Opinion: (Joschka Fischer, Germany’s foreign minister and vice-chancellor from 1998 to 2005): “Slowly, word is getting round—even in Germany—that the financial crisis could destroy the European unification project in its entirety because it demonstrates, quite relentlessly, the weaknesses of the eurozone and its construction. Those weaknesses are less financial or economic than political.
“The Maastricht Treaty established a monetary union, but the political union that is an indispensable precondition for the common currency’s success remained a mere promise. The euro, and the countries that adopted it, are now paying the price. The eurozone now rests on the shaky basis of a confederation of states that are committed both to a monetary union and to retaining their fiscal sovereignty. At a time of crisis, that cannot work.
“Europe has three choices. Muddling through as before would only escalate and prolong the crisis. Ending the monetary union would end the European project itself and wreak unmanageable havoc. Finally, Europe could move forward to real economic and political integration—a step that today’s leaders lack the confidence to take because they don’t believe that they have the necessary public support at home.”

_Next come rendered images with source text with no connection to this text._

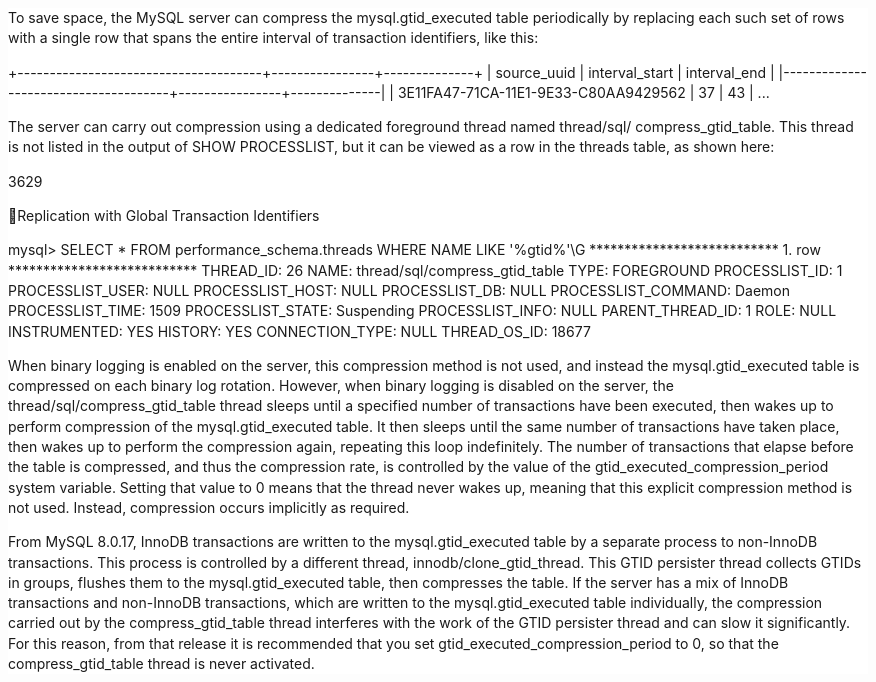 To save space, the MySQL server can compress the mysql.gtid_executed table periodically by
replacing each such set of rows with a single row that spans the entire interval of transaction identifiers,
like this:

+--------------------------------------+----------------+--------------+
| source_uuid                          | interval_start | interval_end |
|--------------------------------------+----------------+--------------|
| 3E11FA47-71CA-11E1-9E33-C80AA9429562 | 37             | 43           |
...

The server can carry out compression using a dedicated foreground thread named thread/sql/
compress_gtid_table. This thread is not listed in the output of SHOW PROCESSLIST, but it can be
viewed as a row in the threads table, as shown here:

3629

Replication with Global Transaction Identifiers

mysql> SELECT * FROM performance_schema.threads WHERE NAME LIKE '%gtid%'\G
*************************** 1. row ***************************
          THREAD_ID: 26
               NAME: thread/sql/compress_gtid_table
               TYPE: FOREGROUND
     PROCESSLIST_ID: 1
   PROCESSLIST_USER: NULL
   PROCESSLIST_HOST: NULL
     PROCESSLIST_DB: NULL
PROCESSLIST_COMMAND: Daemon
   PROCESSLIST_TIME: 1509
  PROCESSLIST_STATE: Suspending
   PROCESSLIST_INFO: NULL
   PARENT_THREAD_ID: 1
               ROLE: NULL
       INSTRUMENTED: YES
            HISTORY: YES
    CONNECTION_TYPE: NULL
       THREAD_OS_ID: 18677

When binary logging is enabled on the server, this compression method is not used, and instead the
mysql.gtid_executed table is compressed on each binary log rotation. However, when binary
logging is disabled on the server, the thread/sql/compress_gtid_table thread sleeps until
a specified number of transactions have been executed, then wakes up to perform compression of
the mysql.gtid_executed table. It then sleeps until the same number of transactions have taken
place, then wakes up to perform the compression again, repeating this loop indefinitely. The number of
transactions that elapse before the table is compressed, and thus the compression rate, is controlled
by the value of the gtid_executed_compression_period system variable. Setting that value to
0 means that the thread never wakes up, meaning that this explicit compression method is not used.
Instead, compression occurs implicitly as required.

From MySQL 8.0.17, InnoDB transactions are written to the mysql.gtid_executed table by
a separate process to non-InnoDB transactions. This process is controlled by a different thread,
innodb/clone_gtid_thread. This GTID persister thread collects GTIDs in groups, flushes
them to the mysql.gtid_executed table, then compresses the table. If the server has a mix of
InnoDB transactions and non-InnoDB transactions, which are written to the mysql.gtid_executed
table individually, the compression carried out by the compress_gtid_table thread interferes
with the work of the GTID persister thread and can slow it significantly. For this reason, from that
release it is recommended that you set gtid_executed_compression_period to 0, so that the
compress_gtid_table thread is never activated.
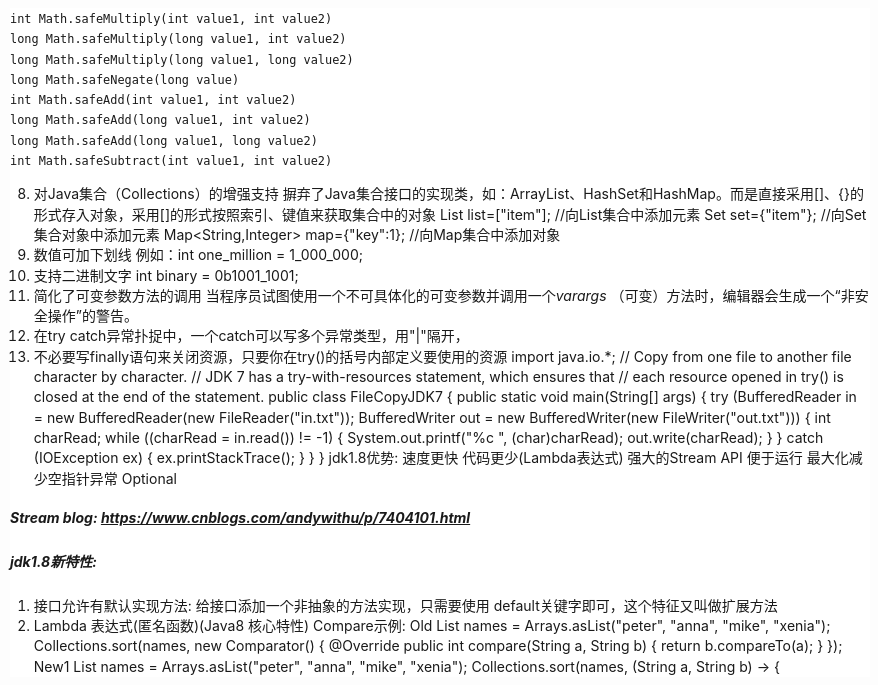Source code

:     int Math.safeMultiply(int value1, int value2)
    long Math.safeMultiply(long value1, int value2)
    long Math.safeMultiply(long value1, long value2)
    long Math.safeNegate(long value)
    int Math.safeAdd(int value1, int value2)
    long Math.safeAdd(long value1, int value2)
    long Math.safeAdd(long value1, long value2)
    int Math.safeSubtract(int value1, int value2)
8. 对Java集合（Collections）的增强支持
    摒弃了Java集合接口的实现类，如：ArrayList、HashSet和HashMap。而是直接采用[]、{}的形式存入对象，采用[]的形式按照索引、键值来获取集合中的对象
    List<String> list=["item"]; //向List集合中添加元素
    Set<String> set={"item"}; //向Set集合对象中添加元素
    Map<String,Integer> map={"key":1}; //向Map集合中添加对象
9. 数值可加下划线
    例如：int one_million = 1_000_000;
10. 支持二进制文字
    int binary = 0b1001_1001;
11. 简化了可变参数方法的调用
    当程序员试图使用一个不可具体化的可变参数并调用一个*varargs* （可变）方法时，编辑器会生成一个“非安全操作”的警告。
12. 在try catch异常扑捉中，一个catch可以写多个异常类型，用"|"隔开，
13. 不必要写finally语句来关闭资源，只要你在try()的括号内部定义要使用的资源
    import java.io.*;
    // Copy from one file to another file character by character.
    // JDK 7 has a try-with-resources statement, which ensures that
    // each resource opened in try() is closed at the end of the statement.
    public class FileCopyJDK7 {
       public static void main(String[] args) {
          try (BufferedReader in  = new BufferedReader(new FileReader("in.txt"));
               BufferedWriter out = new BufferedWriter(new FileWriter("out.txt"))) {
             int charRead;
             while ((charRead = in.read()) != -1) {
                System.out.printf("%c ", (char)charRead);
                out.write(charRead);
             }
          } catch (IOException ex) {
             ex.printStackTrace();
          }
       }
    }
jdk1.8优势:
    速度更快
    代码更少(Lambda表达式)
    强大的Stream API
    便于运行
    最大化减少空指针异常 Optional
##### Stream blog:  https://www.cnblogs.com/andywithu/p/7404101.html
##### jdk1.8新特性:
1. 接口允许有默认实现方法:
    给接口添加一个非抽象的方法实现，只需要使用 default关键字即可，这个特征又叫做扩展方法
2. Lambda 表达式(匿名函数)(Java8 核心特性)
    Compare示例:
        Old
            List<String> names = Arrays.asList("peter", "anna", "mike", "xenia");
            Collections.sort(names, new Comparator<String>() {
                @Override
                public int compare(String a, String b) {
                    return b.compareTo(a);
                }
            });
        New1
            List<String> names = Arrays.asList("peter", "anna", "mike", "xenia");
            Collections.sort(names, (String a, String b) -> {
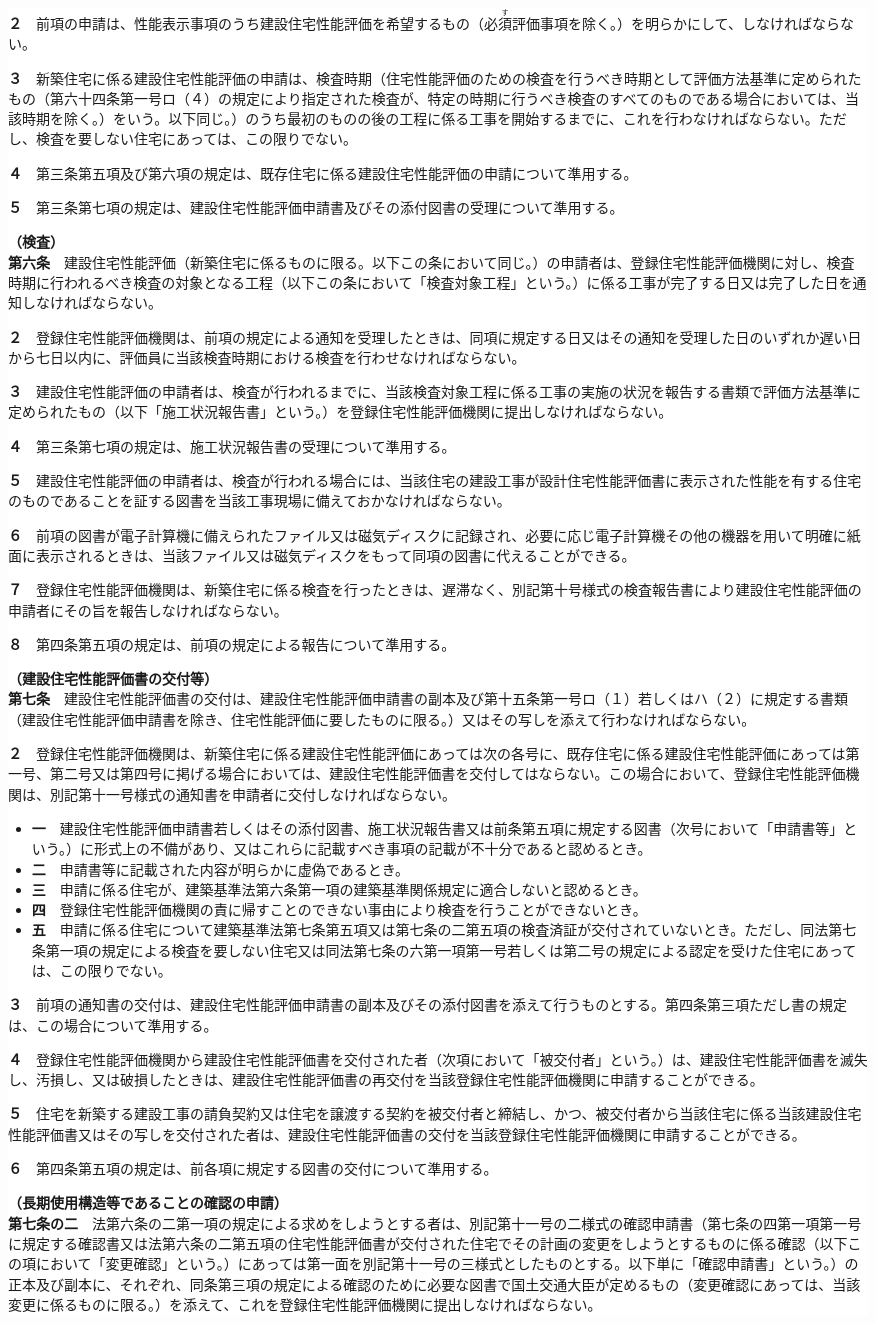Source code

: **２**　前項の申請は、性能表示事項のうち建設住宅性能評価を希望するもの（必<ruby>須<rt>す</rt></ruby>評価事項を除く。）を明らかにして、しなければならない。  
  
**３**　新築住宅に係る建設住宅性能評価の申請は、検査時期（住宅性能評価のための検査を行うべき時期として評価方法基準に定められたもの（第六十四条第一号ロ（４）の規定により指定された検査が、特定の時期に行うべき検査のすべてのものである場合においては、当該時期を除く。）をいう。以下同じ。）のうち最初のものの後の工程に係る工事を開始するまでに、これを行わなければならない。ただし、検査を要しない住宅にあっては、この限りでない。  
  
**４**　第三条第五項及び第六項の規定は、既存住宅に係る建設住宅性能評価の申請について準用する。  
  
**５**　第三条第七項の規定は、建設住宅性能評価申請書及びその添付図書の受理について準用する。  
  
**（検査）**  
**第六条**　建設住宅性能評価（新築住宅に係るものに限る。以下この条において同じ。）の申請者は、登録住宅性能評価機関に対し、検査時期に行われるべき検査の対象となる工程（以下この条において「検査対象工程」という。）に係る工事が完了する日又は完了した日を通知しなければならない。  
  
**２**　登録住宅性能評価機関は、前項の規定による通知を受理したときは、同項に規定する日又はその通知を受理した日のいずれか遅い日から七日以内に、評価員に当該検査時期における検査を行わせなければならない。  
  
**３**　建設住宅性能評価の申請者は、検査が行われるまでに、当該検査対象工程に係る工事の実施の状況を報告する書類で評価方法基準に定められたもの（以下「施工状況報告書」という。）を登録住宅性能評価機関に提出しなければならない。  
  
**４**　第三条第七項の規定は、施工状況報告書の受理について準用する。  
  
**５**　建設住宅性能評価の申請者は、検査が行われる場合には、当該住宅の建設工事が設計住宅性能評価書に表示された性能を有する住宅のものであることを証する図書を当該工事現場に備えておかなければならない。  
  
**６**　前項の図書が電子計算機に備えられたファイル又は磁気ディスクに記録され、必要に応じ電子計算機その他の機器を用いて明確に紙面に表示されるときは、当該ファイル又は磁気ディスクをもって同項の図書に代えることができる。  
  
**７**　登録住宅性能評価機関は、新築住宅に係る検査を行ったときは、遅滞なく、別記第十号様式の検査報告書により建設住宅性能評価の申請者にその旨を報告しなければならない。  
  
**８**　第四条第五項の規定は、前項の規定による報告について準用する。  
  
**（建設住宅性能評価書の交付等）**  
**第七条**　建設住宅性能評価書の交付は、建設住宅性能評価申請書の副本及び第十五条第一号ロ（１）若しくはハ（２）に規定する書類（建設住宅性能評価申請書を除き、住宅性能評価に要したものに限る。）又はその写しを添えて行わなければならない。  
  
**２**　登録住宅性能評価機関は、新築住宅に係る建設住宅性能評価にあっては次の各号に、既存住宅に係る建設住宅性能評価にあっては第一号、第二号又は第四号に掲げる場合においては、建設住宅性能評価書を交付してはならない。この場合において、登録住宅性能評価機関は、別記第十一号様式の通知書を申請者に交付しなければならない。  
* **一**　建設住宅性能評価申請書若しくはその添付図書、施工状況報告書又は前条第五項に規定する図書（次号において「申請書等」という。）に形式上の不備があり、又はこれらに記載すべき事項の記載が不十分であると認めるとき。  
* **二**　申請書等に記載された内容が明らかに虚偽であるとき。  
* **三**　申請に係る住宅が、建築基準法第六条第一項の建築基準関係規定に適合しないと認めるとき。  
* **四**　登録住宅性能評価機関の責に帰すことのできない事由により検査を行うことができないとき。  
* **五**　申請に係る住宅について建築基準法第七条第五項又は第七条の二第五項の検査済証が交付されていないとき。ただし、同法第七条第一項の規定による検査を要しない住宅又は同法第七条の六第一項第一号若しくは第二号の規定による認定を受けた住宅にあっては、この限りでない。  
  
**３**　前項の通知書の交付は、建設住宅性能評価申請書の副本及びその添付図書を添えて行うものとする。第四条第三項ただし書の規定は、この場合について準用する。  
  
**４**　登録住宅性能評価機関から建設住宅性能評価書を交付された者（次項において「被交付者」という。）は、建設住宅性能評価書を滅失し、汚損し、又は破損したときは、建設住宅性能評価書の再交付を当該登録住宅性能評価機関に申請することができる。  
  
**５**　住宅を新築する建設工事の請負契約又は住宅を譲渡する契約を被交付者と締結し、かつ、被交付者から当該住宅に係る当該建設住宅性能評価書又はその写しを交付された者は、建設住宅性能評価書の交付を当該登録住宅性能評価機関に申請することができる。  
  
**６**　第四条第五項の規定は、前各項に規定する図書の交付について準用する。  
  
**（長期使用構造等であることの確認の申請）**  
**第七条の二**　法第六条の二第一項の規定による求めをしようとする者は、別記第十一号の二様式の確認申請書（第七条の四第一項第一号に規定する確認書又は法第六条の二第五項の住宅性能評価書が交付された住宅でその計画の変更をしようとするものに係る確認（以下この項において「変更確認」という。）にあっては第一面を別記第十一号の三様式としたものとする。以下単に「確認申請書」という。）の正本及び副本に、それぞれ、同条第三項の規定による確認のために必要な図書で国土交通大臣が定めるもの（変更確認にあっては、当該変更に係るものに限る。）を添えて、これを登録住宅性能評価機関に提出しなければならない。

My Comment: Either way you look at the current situation, it’s obvious that without the preliminary education of the population, it will be impossible to make a correct conclusion and action. To enlist the support of the people in promoting unity, we must first explain to them not only a local and individual, but also a general need to unite as it is the challenge from nature, the challenge that we cannot escape and that is higher than us. This in particular obliges us not only to create a united market (bazaar), but to unite truly for the sake of survival.